[Python-ideas] Fwd: Concurrent safety?

Mike Meyer mwm at mired.org
Thu Nov 3 17:38:26 CET 2011


On Thu, Nov 3, 2011 at 12:39 AM, Bruce Leban <bruce at leapyear.org> wrote:
> Here are issues to think about. You wrote:
>
> 'locking' value [',' value]*':' suite
> The list of values are the objects that can be mutated in this lock. An
> immutable object showing up in the list of values is a TypeError.
>
> However:
> (1) Greg Ewing gave an example sort of like this:
>
> new_balance = balance + deposit
> lock(balance)
> balance = new_balance
> unlock(balance)
>
> and pointed out that the locks don't help


Yup. You can't keep  people from writing code that's just wrong. But
they can't get it right if they don't add any locking at all.

> lock(balance)
> new_balance = balance + deposit
> balance = new_balance
> unlock(balance)

This case would still throw an exception, because what needs to be
locked isn't balance, but whatever balance is an attribute of. Unless
it's a local variable, in which case it doesn't need to be locked.
Given the code as is, balance needing to be locked would make it
global, so you'd lock the module. A more realistic implementation
would be if balance were self.balance, in which case you'd lock self.

> Consider this operating on lists:
>
> locking stuff:  #1
>     stuff += added_stuff
> locking stuff:  #2
>     stuff = stuff + added_stuff
>
> In #2, locking is completely useless. Sure the values are mutable but I'm
> not mutating them. Is it obvious that #1 works and #2 doesn't? You don't
> want to lock the *value* of stuff, you want to lock the *variable*, i.e.,
> locking globals() or wherever the value of stuff is found.

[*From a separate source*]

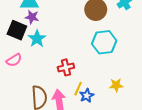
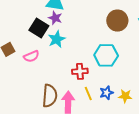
cyan hexagon: (104, 42) -> (106, 55), moved
yellow line: (78, 89) -> (88, 94), turned -56
blue star: (87, 96) -> (106, 93), moved

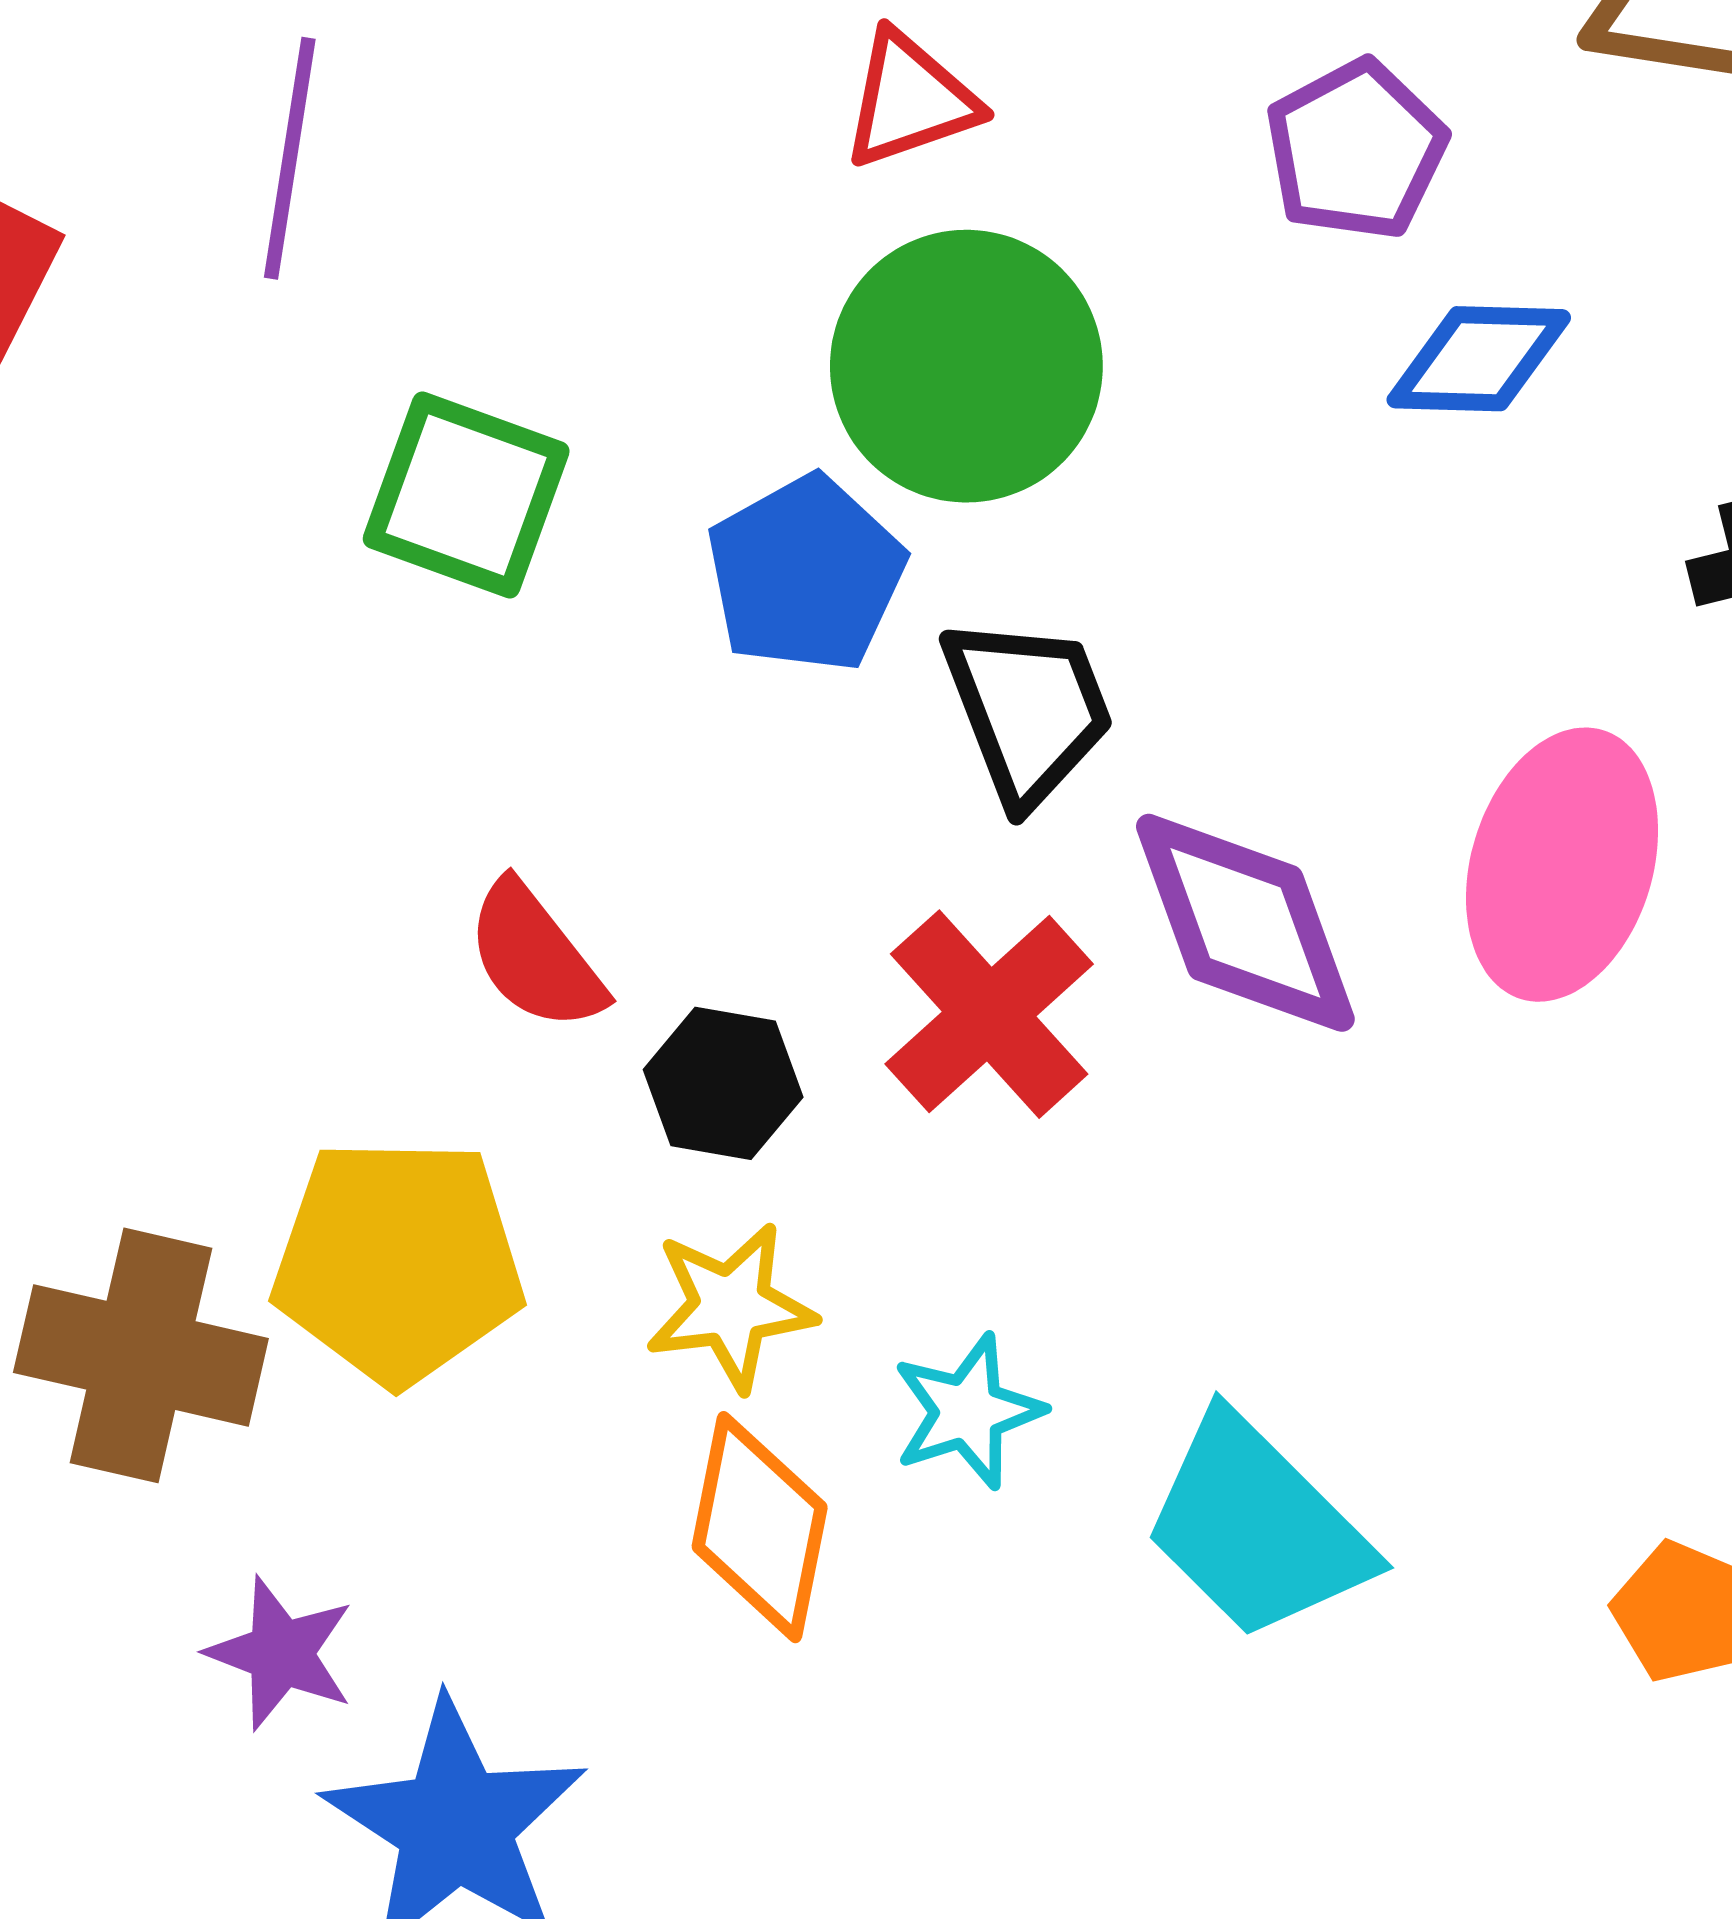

Right. Possibly "value" was the wrong choice for a placeholder in the
original description, because what you're actually locking is a
container of some sort.

> Locking globals() seems like a bad idea.  Which brings me to...
> (2) How does locking something like a dictionary work? Does it lock the
> dictionary and all the values in it, walking the entire data structure to
> lock it? Ypu suggest that's the case and that seems like a performance
> nightmare.

If I suggested that, then it was unintentional. Yes, it's a
performance nightmare. Locking a container just locks for changes to
set of contained objects. It's analogous to tuples being immutable:
you can't change the set of objects in the tuple, but if those objects
are mutable, you can change them. If you want to change an object in a
list/dictionary/etc - then you have to lock that object, but not the
dictionary.

Given
>
> x = [1, 2]
> d = {3: x, 4: 5}
>
> How do I lock d[3]? That is, I want to lock the dictionary slot where the
> value of d[3] is stored so another thread can't do d[3] = 0. If I write
>
> locking d[3]: # do stuff
>
> that's going to lock the value of x. Another thread won't be able to do
> x.append(0) but they would be able to do x = 0 or d[3] = 0. If I have to
> write
>
> locking d: # do stuff
>
> that hampers concurrency.

Yes, it does. But so does any form of locking.

This proposal locks objects. Changes that don't change the object -
even if they might change it's value by changing a contained object -
aren't locked, because of the expense you pointed out. If there's some
different level of granularity for locking that makes sense, I don't
know what it is.

> If I can lock the dictionary slot d[3], can I lock
> list slots? After all, the compiler doesn't know they type of d. How do I
> lock just an attribute without locking the whole object?

Attributes are names. You don't lock names, you lock objects. To
prevent binding of an attribute, you lock the object it's an attribute
of. If you want to prevent mutating the value of the object bound to
the attribute, you lock that object.

> (3) What happens if one thread does:
>
> locking d, x: # stuff
>
> and another does
>
> locking x, d: # stuff

That one I dealt with in the specification. There's an implementation
requirement that if two locking statements share objects, the shared
objects have to be locked in the same order. So one of the two will
lock things in the opposite of the order they appear in the statement.

> I think I know the answer and it's "deadlock".

No, avoiding deadlock is one of the goals. That's why that requirement
exists, and there's a further requirement that you can only nest
locking statements if the inner one locks a subset of the outer one.

I have as yet to work out how an automatic STM version (this wasn't in
the original proposal) would interact here.